Last week I offered here an imagined letter from a Nicaraguan peasant-producer to us in the United States. In it, I tried to articulate some of the observations and feelings a struggling Nicaraguan might have about our holiday season and some of the traditions which have become so much a part of the time between Thanksgiving and Christmas. Upon reflection, I decided that the letter deserved a response from an “average” North American, generally unfamiliar with Nicaragua. It would be impolite to disregard a friendly letter embedded with so many questions.

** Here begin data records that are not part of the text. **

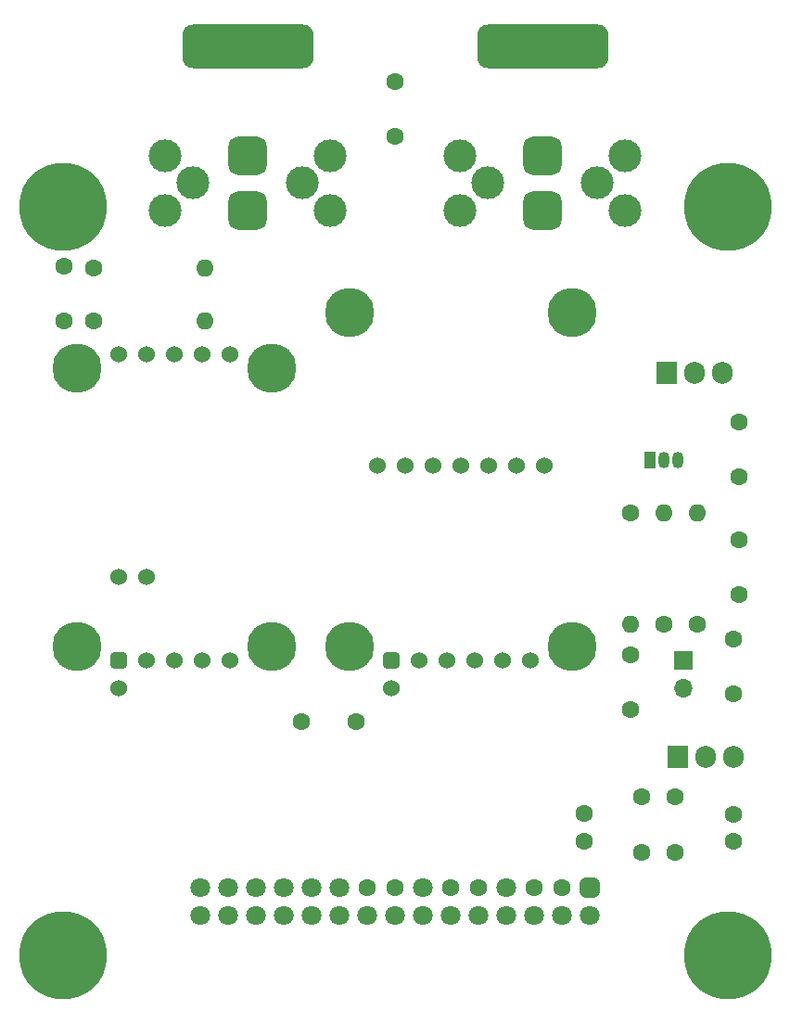
<source format=gbr>
%TF.GenerationSoftware,KiCad,Pcbnew,6.0.1-79c1e3a40b~116~ubuntu20.04.1*%
%TF.CreationDate,2022-01-20T00:26:34+00:00*%
%TF.ProjectId,Amplifier board,416d706c-6966-4696-9572-20626f617264,V1.0*%
%TF.SameCoordinates,Original*%
%TF.FileFunction,Soldermask,Bot*%
%TF.FilePolarity,Negative*%
%FSLAX46Y46*%
G04 Gerber Fmt 4.6, Leading zero omitted, Abs format (unit mm)*
G04 Created by KiCad (PCBNEW 6.0.1-79c1e3a40b~116~ubuntu20.04.1) date 2022-01-20 00:26:34*
%MOMM*%
%LPD*%
G01*
G04 APERTURE LIST*
G04 Aperture macros list*
%AMRoundRect*
0 Rectangle with rounded corners*
0 $1 Rounding radius*
0 $2 $3 $4 $5 $6 $7 $8 $9 X,Y pos of 4 corners*
0 Add a 4 corners polygon primitive as box body*
4,1,4,$2,$3,$4,$5,$6,$7,$8,$9,$2,$3,0*
0 Add four circle primitives for the rounded corners*
1,1,$1+$1,$2,$3*
1,1,$1+$1,$4,$5*
1,1,$1+$1,$6,$7*
1,1,$1+$1,$8,$9*
0 Add four rect primitives between the rounded corners*
20,1,$1+$1,$2,$3,$4,$5,0*
20,1,$1+$1,$4,$5,$6,$7,0*
20,1,$1+$1,$6,$7,$8,$9,0*
20,1,$1+$1,$8,$9,$2,$3,0*%
G04 Aperture macros list end*
%ADD10C,1.600000*%
%ADD11R,1.905000X2.000000*%
%ADD12O,1.905000X2.000000*%
%ADD13C,8.000000*%
%ADD14O,1.600000X1.600000*%
%ADD15R,1.050000X1.500000*%
%ADD16O,1.050000X1.500000*%
%ADD17C,4.500000*%
%ADD18RoundRect,0.381000X-0.381000X-0.381000X0.381000X-0.381000X0.381000X0.381000X-0.381000X0.381000X0*%
%ADD19C,1.524000*%
%ADD20RoundRect,0.450000X-0.450000X-0.450000X0.450000X-0.450000X0.450000X0.450000X-0.450000X0.450000X0*%
%ADD21C,1.800000*%
%ADD22R,1.700000X1.700000*%
%ADD23O,1.700000X1.700000*%
%ADD24C,3.000000*%
%ADD25RoundRect,0.875000X-0.875000X0.875000X-0.875000X-0.875000X0.875000X-0.875000X0.875000X0.875000X0*%
%ADD26RoundRect,1.000000X-2.500000X1.000000X-2.500000X-1.000000X2.500000X-1.000000X2.500000X1.000000X0*%
G04 APERTURE END LIST*
D10*
%TO.C,C5*%
X172085000Y-99314000D03*
X172085000Y-104314000D03*
%TD*%
%TO.C,C6*%
X172085000Y-88599000D03*
X172085000Y-93599000D03*
%TD*%
D11*
%TO.C,D1*%
X165481000Y-84074000D03*
D12*
X168021000Y-84074000D03*
X170561000Y-84074000D03*
%TD*%
D10*
%TO.C,F1*%
X171577000Y-108411000D03*
X171577000Y-113411000D03*
%TD*%
D13*
%TO.C,H1*%
X110363000Y-137287000D03*
%TD*%
%TO.C,H2*%
X171069000Y-137287000D03*
%TD*%
D10*
%TO.C,R1*%
X165227000Y-107061000D03*
D14*
X165227000Y-96901000D03*
%TD*%
D10*
%TO.C,R2*%
X162179000Y-96901000D03*
D14*
X162179000Y-107061000D03*
%TD*%
D10*
%TO.C,R3*%
X168275000Y-107061000D03*
D14*
X168275000Y-96901000D03*
%TD*%
D11*
%TO.C,U1*%
X166497000Y-119126000D03*
D12*
X169037000Y-119126000D03*
X171577000Y-119126000D03*
%TD*%
D15*
%TO.C,U2*%
X163957000Y-92075000D03*
D16*
X165227000Y-92075000D03*
X166497000Y-92075000D03*
%TD*%
D17*
%TO.C,U3*%
X136525000Y-78613000D03*
X136525000Y-109093000D03*
X156845000Y-78613000D03*
X156845000Y-109093000D03*
D18*
X140335000Y-110363000D03*
D19*
X142875000Y-110363000D03*
X145415000Y-110363000D03*
X147955000Y-110363000D03*
X150495000Y-110363000D03*
X153035000Y-110363000D03*
X139065000Y-92583000D03*
X141605000Y-92583000D03*
X144145000Y-92583000D03*
X146685000Y-92583000D03*
X149225000Y-92583000D03*
X151765000Y-92583000D03*
X154305000Y-92583000D03*
X140335000Y-112903000D03*
%TD*%
D17*
%TO.C,U4*%
X111633000Y-109093000D03*
X111633000Y-83693000D03*
X129413000Y-109093000D03*
X129413000Y-83693000D03*
D18*
X115443000Y-110363000D03*
D19*
X117983000Y-110363000D03*
X120523000Y-110363000D03*
X123063000Y-110363000D03*
X125603000Y-110363000D03*
X115443000Y-82423000D03*
X117983000Y-82423000D03*
X120523000Y-82423000D03*
X123063000Y-82423000D03*
X125603000Y-82423000D03*
X115443000Y-102743000D03*
X117983000Y-102743000D03*
X115443000Y-112903000D03*
%TD*%
D13*
%TO.C,H3*%
X110363000Y-68961000D03*
%TD*%
%TO.C,H4*%
X171069000Y-68961000D03*
%TD*%
D20*
%TO.C,J1*%
X158496000Y-131064000D03*
D21*
X158496000Y-133604000D03*
D10*
X155956000Y-131064000D03*
D21*
X155956000Y-133604000D03*
D10*
X153416000Y-131064000D03*
D21*
X153416000Y-133604000D03*
X150876000Y-131064000D03*
X150876000Y-133604000D03*
D10*
X148336000Y-131064000D03*
D21*
X148336000Y-133604000D03*
D10*
X145796000Y-131064000D03*
D21*
X145796000Y-133604000D03*
X143256000Y-131064000D03*
X143256000Y-133604000D03*
D10*
X140716000Y-131064000D03*
D21*
X140716000Y-133604000D03*
D10*
X138176000Y-131064000D03*
D21*
X138176000Y-133604000D03*
X135636000Y-131064000D03*
X135636000Y-133604000D03*
X133096000Y-131064000D03*
X133096000Y-133604000D03*
X130556000Y-131064000D03*
X130556000Y-133604000D03*
X128016000Y-131064000D03*
X128016000Y-133604000D03*
X125476000Y-131064000D03*
X125476000Y-133604000D03*
X122936000Y-131064000D03*
X122936000Y-133604000D03*
%TD*%
D10*
%TO.C,C2*%
X163195000Y-122809000D03*
X163195000Y-127809000D03*
%TD*%
%TO.C,C7*%
X162179000Y-114808000D03*
X162179000Y-109808000D03*
%TD*%
D22*
%TO.C,JP1*%
X167005000Y-110363000D03*
D23*
X167005000Y-112903000D03*
%TD*%
D10*
%TO.C,C3*%
X166243000Y-122809000D03*
X166243000Y-127809000D03*
%TD*%
%TO.C,C8*%
X137160000Y-115951000D03*
X132160000Y-115951000D03*
%TD*%
%TO.C,C10*%
X110490000Y-79375000D03*
X110490000Y-74375000D03*
%TD*%
D24*
%TO.C,J3*%
X119754000Y-64262000D03*
D25*
X127254000Y-64262000D03*
D24*
X134754000Y-64262000D03*
X122254000Y-66762000D03*
X132254000Y-66762000D03*
X119754000Y-69262000D03*
D25*
X127254000Y-69262000D03*
D24*
X134754000Y-69262000D03*
D26*
X124754000Y-54262000D03*
X129754000Y-54262000D03*
%TD*%
D10*
%TO.C,R5*%
X113157000Y-79375000D03*
D14*
X123317000Y-79375000D03*
%TD*%
D10*
%TO.C,C9*%
X140716000Y-62484000D03*
X140716000Y-57484000D03*
%TD*%
%TO.C,C1*%
X157988000Y-124333000D03*
X157988000Y-126833000D03*
%TD*%
%TO.C,C4*%
X171577000Y-124373000D03*
X171577000Y-126873000D03*
%TD*%
%TO.C,R4*%
X113157000Y-74549000D03*
D14*
X123317000Y-74549000D03*
%TD*%
D24*
%TO.C,J2*%
X146678000Y-64262000D03*
D25*
X154178000Y-64262000D03*
D24*
X161678000Y-64262000D03*
X149178000Y-66762000D03*
X159178000Y-66762000D03*
X146678000Y-69262000D03*
D25*
X154178000Y-69262000D03*
D24*
X161678000Y-69262000D03*
D26*
X151678000Y-54262000D03*
X156678000Y-54262000D03*
%TD*%
M02*

</source>
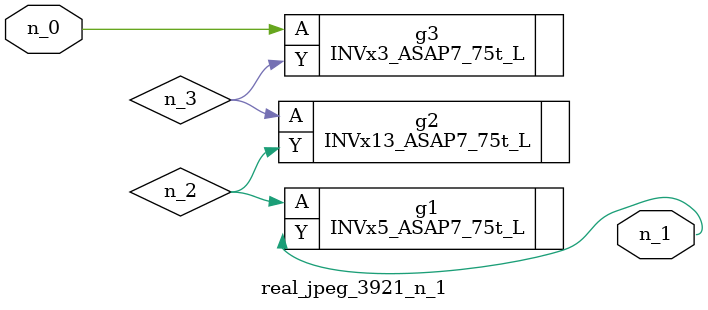
<source format=v>
module real_jpeg_3921_n_1 (n_0, n_1);

input n_0;

output n_1;

wire n_3;
wire n_2;

INVx3_ASAP7_75t_L g3 ( 
.A(n_0),
.Y(n_3)
);

INVx5_ASAP7_75t_L g1 ( 
.A(n_2),
.Y(n_1)
);

INVx13_ASAP7_75t_L g2 ( 
.A(n_3),
.Y(n_2)
);


endmodule
</source>
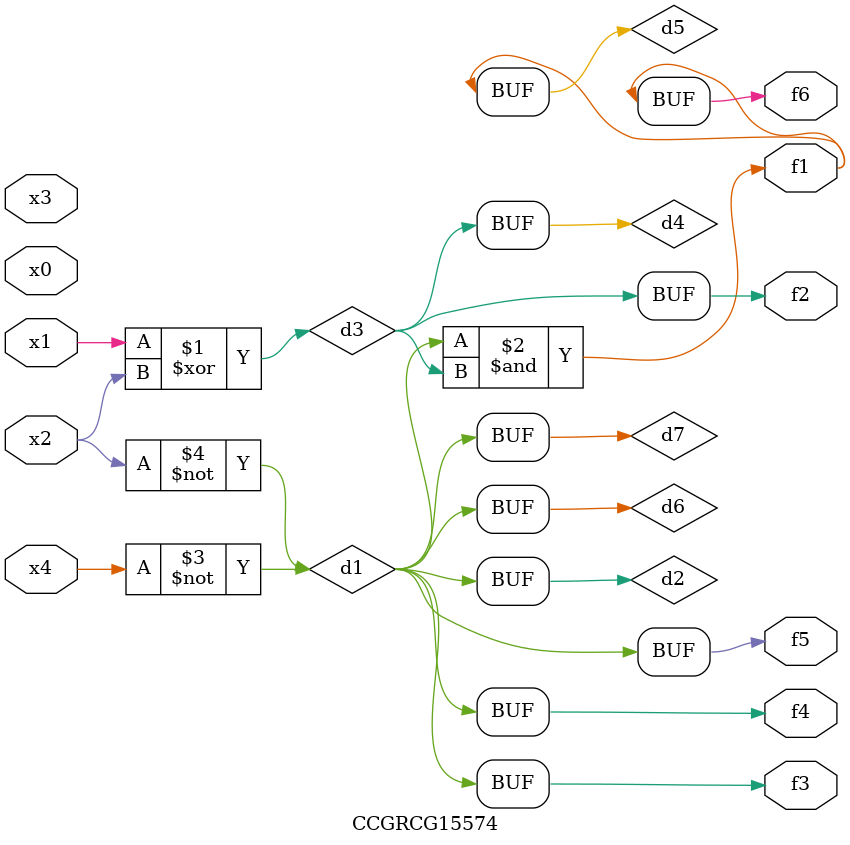
<source format=v>
module CCGRCG15574(
	input x0, x1, x2, x3, x4,
	output f1, f2, f3, f4, f5, f6
);

	wire d1, d2, d3, d4, d5, d6, d7;

	not (d1, x4);
	not (d2, x2);
	xor (d3, x1, x2);
	buf (d4, d3);
	and (d5, d1, d3);
	buf (d6, d1, d2);
	buf (d7, d2);
	assign f1 = d5;
	assign f2 = d4;
	assign f3 = d7;
	assign f4 = d7;
	assign f5 = d7;
	assign f6 = d5;
endmodule

</source>
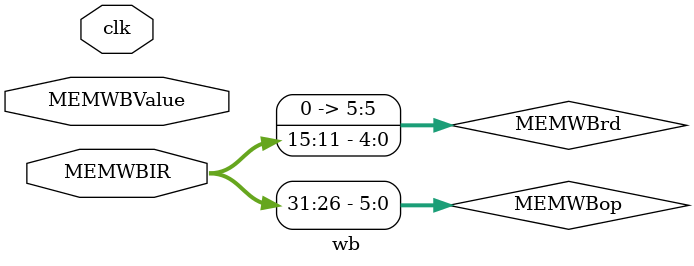
<source format=sv>
`timescale 1ns / 1ps

module wb(
    input clk,
    input [31:0] MEMWBValue,  
    input [31:0] MEMWBIR
    );
    
    wire [5:0] MEMWBop;
    wire [5:0] MEMWBrd;
    assign MEMWBop = MEMWBIR[31:26];
    assign MEMWBrd = MEMWBIR[15:11];    
     
   `include "parameters.sv"
   always @(posedge clk)
   begin
       if ((MEMWBop==ALUop) & (MEMWBrd != 0)) CPU.Regs[MEMWBrd] <= MEMWBValue; // ALU operation
          else if ((MEMWBop == LW) & (MEMWBIR[20:16] != 0))
                begin
                   //$display("The MEMWBValue is %d", MEMWBValue); 
                   CPU.Regs[MEMWBIR[20:16]] <= MEMWBValue; // Load operation
                end
          else if ( MEMWBop == CINDC ) CPU.Regs[MEMWBrd] <= MEMWBValue;
          else if ( MEMWBop == BEQINIT ) begin ; end // Do nothing
   end
endmodule

</source>
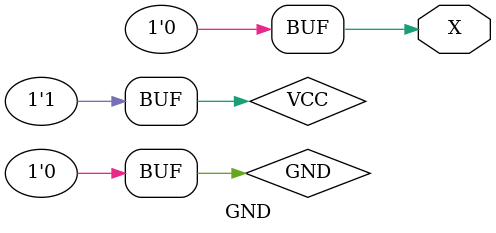
<source format=v>
module GND (X); 
output X; 
 
supply0 GND; 
supply1 VCC; 

assign X = GND; 

endmodule 

</source>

I thank you for your letter from Nicaragua! It’s always exciting to receive letters from people in other countries; we have enjoyed looking up Nicaragua and reading something about your country. I’m sorry to admit that, even though Nicaragua is so close to the United States geographically, we know very little about your country and, especially, the U.S. history there. I’m a little confused about why the U.S. has been such a difficult presence for Nicaraguans over the years. I hope that all of that is now a distant memory! Or do you still find that our country presents problems for Nicaragua?
I am writing this letter on an island which is located on Lake Superior, the largest freshwater lake in the world! We are located very close to the Canadian border, so the weather here is quite cold, with snow in the air every day for the past week. So it is difficult for some to think about global warming during a period like this! I think cold weather like this is the reason for some people to doubt the reality of climate change. But probably a bigger reason is that if climate change is real, then many businesses and individuals will be faced with the need to make big changes in their everyday lives. It’s less complicated to do things the way we are used to doing them rather than face something as enormous as changing earth temperatures. We might be pushing the problem off to our children and grandchildren, but by then maybe someone will have discovered a solution. I’m sorry to hear about the effects that you are experiencing already. Would it be possible for you to move to a better location?
We really love your coffee! Almost everyone in our family drinks coffee and our favorite is from Nicaragua. Maybe we even have some that might have been grown on your farm! That would be exciting to know. All I know is that the package says organically-grown and sold through something called fair trade. I think that means you growers receive most of the money for the coffee. Does organic and fair trade make a big difference to you? We also like it because it’s so inexpensive for us to buy compared to some other coffees.
Yes, we are now done with our election season, thank goodness. Nobody liked either candidate running for President in this cycle, which really makes us very nervous. We might have even been better off with only one candidate, like you had! Like your President Ortega, our President-Elect is one who makes outrageous statements, whether they are true or not. It sounds like you know what you can expect from President Ortega; I don’t know what to expect from the President-Elect. For maybe the first time ever, many people here are questioning whether our democratic process is really working, since our election was so full of misinformation and fighting. You say that our democracy is older than yours, but sometimes as we become older we have ailments that begin to occur.
Our holiday season is at full-speed now! The stores are full of shoppers and there are many parties and special productions to honor the season. Yes, we eat more than we should during the season, but it seems to be a way to celebrate our way of life and all of its blessings. The “Black Friday” events that you have seen on news programs seems to be a little less crazy this year; some stores even decided not to open on Thanksgiving Day. But the stores were all filled with buyers on the day after Thanksgiving. Many people are preferring to buy gifts online. I read in the newspaper that almost $100 billion will be spent online this year. Do you have Internet?
In answer to your question about celebrating the birth of Jesus, the answer is that many do still observe it in churches and in their homes. More and more public locations forbid it because it is a religious expression that might offend others who are not Christian. It seems strange to me that celebrating the birth of Jesus is offensive to the public and not allowed when there are so many other expressions made out loud that are permitted as “free speech.” But Christmas here in the U.S. is mostly a secular holiday now, so it’s hard to make rules against it. I guess some people just struggle with beliefs that are different from their own. Your tradition of La Purisima sounds beautiful, but I think it might not be allowed in our country because of possible interference with the public. I’ll have to travel to Nicaragua to experience it!
I have really enjoyed our exchange of letters. I’ve never had the chance to write to someone in another country. It has made me think about our two cultures and the way we live. I think that maybe you have a less hectic life and one that is more focused on important things. Do you agree? Sometimes I wonder if a simpler life is a much better way of living. You have probably chosen wisely in the way that you live!
I hope that I may hear from you again in the future. Maybe you can write the next letter in English and I won’t need to find a translator!
P.S. I have enclosed $20 as a help to you and your family.